Internet memes are more than just jokes; they are a powerful, modern medium for communication. They can convey complex emotions, shared experiences, and subtle social commentary. As part of my Natural Language Processing coursework, my team and I undertook a challenging and socially impactful project: could we teach an AI to understand the underlying mental health cues hidden within these memes?
Our project, "Mental Health Meme Classification," aimed to detect symptoms of anxiety and depression by analyzing both the visual and textual components of memes.
The Challenge: A Nuanced, Multimodal Problem
This isn't a simple text or image classification task. The meaning of a meme often arises from the interplay between its image and its text. A picture of a smiling character paired with text about social anxiety creates a layer of irony and nuance that a unimodal model would miss.
Our project, which extended the work of the research paper "M3H: A Multimodal Mental Health Dataset", addressed two specific sub-tasks:
- Single-label Classification: Predict if a meme exhibits symptoms of anxiety.
- Multi-label Classification: Predict one or more depression-related symptoms present in a meme.
Our Technical Approach: Enriching Data and Enhancing Models
To tackle this complexity, we couldn't just use off-the-shelf models. We had to innovate at both the data and model level.

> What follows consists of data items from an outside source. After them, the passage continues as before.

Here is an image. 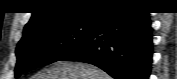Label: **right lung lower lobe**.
<instances>
[{"label":"right lung lower lobe","mask_w":177,"mask_h":79,"mask_svg":"<svg viewBox=\"0 0 177 79\" xmlns=\"http://www.w3.org/2000/svg\"><path fill=\"white\" fill-rule=\"evenodd\" d=\"M152 53L148 12L113 6L96 19L88 38L60 61L90 63L115 79H148Z\"/></svg>","instance_id":"obj_1"}]
</instances>
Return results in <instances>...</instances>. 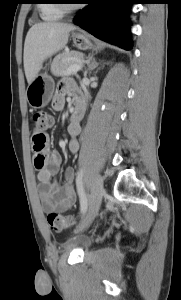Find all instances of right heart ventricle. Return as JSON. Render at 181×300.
<instances>
[{"instance_id":"e07e8e85","label":"right heart ventricle","mask_w":181,"mask_h":300,"mask_svg":"<svg viewBox=\"0 0 181 300\" xmlns=\"http://www.w3.org/2000/svg\"><path fill=\"white\" fill-rule=\"evenodd\" d=\"M39 5V15L46 22H56L63 17L64 12L59 8L56 0H42Z\"/></svg>"}]
</instances>
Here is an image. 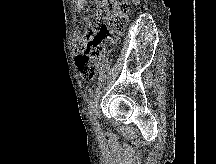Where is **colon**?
I'll return each mask as SVG.
<instances>
[{
	"instance_id": "1",
	"label": "colon",
	"mask_w": 216,
	"mask_h": 164,
	"mask_svg": "<svg viewBox=\"0 0 216 164\" xmlns=\"http://www.w3.org/2000/svg\"><path fill=\"white\" fill-rule=\"evenodd\" d=\"M130 8L129 0H103L95 15L86 19L74 39L76 64L85 80L93 79L97 73L105 52L103 40L125 29Z\"/></svg>"
}]
</instances>
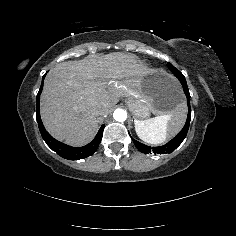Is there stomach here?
I'll use <instances>...</instances> for the list:
<instances>
[{"label":"stomach","instance_id":"0dacf381","mask_svg":"<svg viewBox=\"0 0 236 236\" xmlns=\"http://www.w3.org/2000/svg\"><path fill=\"white\" fill-rule=\"evenodd\" d=\"M185 96L179 82L167 72L155 69L140 80L137 97L126 99L135 119L146 120L151 114L165 116L182 104Z\"/></svg>","mask_w":236,"mask_h":236}]
</instances>
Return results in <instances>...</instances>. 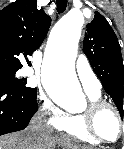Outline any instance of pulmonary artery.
Instances as JSON below:
<instances>
[{
  "label": "pulmonary artery",
  "instance_id": "obj_1",
  "mask_svg": "<svg viewBox=\"0 0 124 149\" xmlns=\"http://www.w3.org/2000/svg\"><path fill=\"white\" fill-rule=\"evenodd\" d=\"M76 72L87 93L98 94L101 92V83L84 55H81L77 61ZM29 73V71L26 72V74Z\"/></svg>",
  "mask_w": 124,
  "mask_h": 149
}]
</instances>
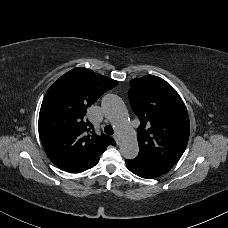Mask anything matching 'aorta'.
<instances>
[{
  "label": "aorta",
  "instance_id": "aorta-1",
  "mask_svg": "<svg viewBox=\"0 0 228 228\" xmlns=\"http://www.w3.org/2000/svg\"><path fill=\"white\" fill-rule=\"evenodd\" d=\"M102 108L118 132L122 156L127 159L135 158L139 152L137 135L128 121V113L124 102L114 94H107L102 99Z\"/></svg>",
  "mask_w": 228,
  "mask_h": 228
}]
</instances>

1. Advanced Dataset Augmentation
The explicit text in a meme is only half the story. To capture the implicit meaning, we engineered a sophisticated data augmentation pipeline.
- First, we used OCR (Optical Character Recognition) to extract the literal text from each meme image.
- Next, we went a step further to understand the unspoken context.
Extracting Semantic Triplets: We used a powerful multimodal Vision-Language Model, QWEN-2.5-VL-7B, to analyze the meme and extract high-level semantic triplets. These included concepts like Cause-Effect, Figurative Reasoning, and Mental State Inference, providing our model with a much deeper, more implicit understanding of the content.
2. Fine-Tuning a Specialized Model
Our model architecture was an enhanced version of the one proposed in the M3H paper.
- We introduced visual feature maps directly into the model pipeline, allowing it to better interpret visual context and nuance.
- We fine-tuned MentalBART, a BART model pre-trained on mental health-related text from Reddit, to adapt it specifically for our single-label (anxiety) and multi-label (depression) classification tasks.
# Conceptual overview of our model pipeline
def process_meme(image_path, text_content):
# 1. Extract visual features from the image
visual_features = vision_encoder(image_path)
# 2. Generate semantic triplets using the VL-Model
semantic_triplets = qwen_vl_model.generate_triplets(image_path)
# 3. Combine OCR text with semantic triplets
enriched_text = text_content + " " + format_triplets(semantic_triplets)
# 4. Feed both visual and enriched text features into MentalBART
predictions = fine_tuned_mental_bart(visual_features, enriched_text)
return predictions
From Model to Interactive Tool
A model is only useful if it can be tested and used. We developed an end-to-end inference pipeline and built a user-friendly web interface using Streamlit. This allowed us to upload a meme and interactively see the model's predictions and classification results in real-time, making our work accessible and easy to demonstrate.
Performance and Results
Tackling such a nuanced dataset is incredibly challenging. We were pleased that our model achieved competitive performance, validating our approach.
Performance Metrics: Our model achieved a 65% Macro F1 Score on the anxiety classification task and a 63% Macro F1 Score on the multi-label depression task, aligning with the performance benchmarks set by the original M3H research.
This project was a fascinating exploration into the intersection of AI, digital culture, and mental health. It demonstrated that by combining advanced multimodal techniques, we can begin to build systems that understand human communication in its most modern and nuanced forms.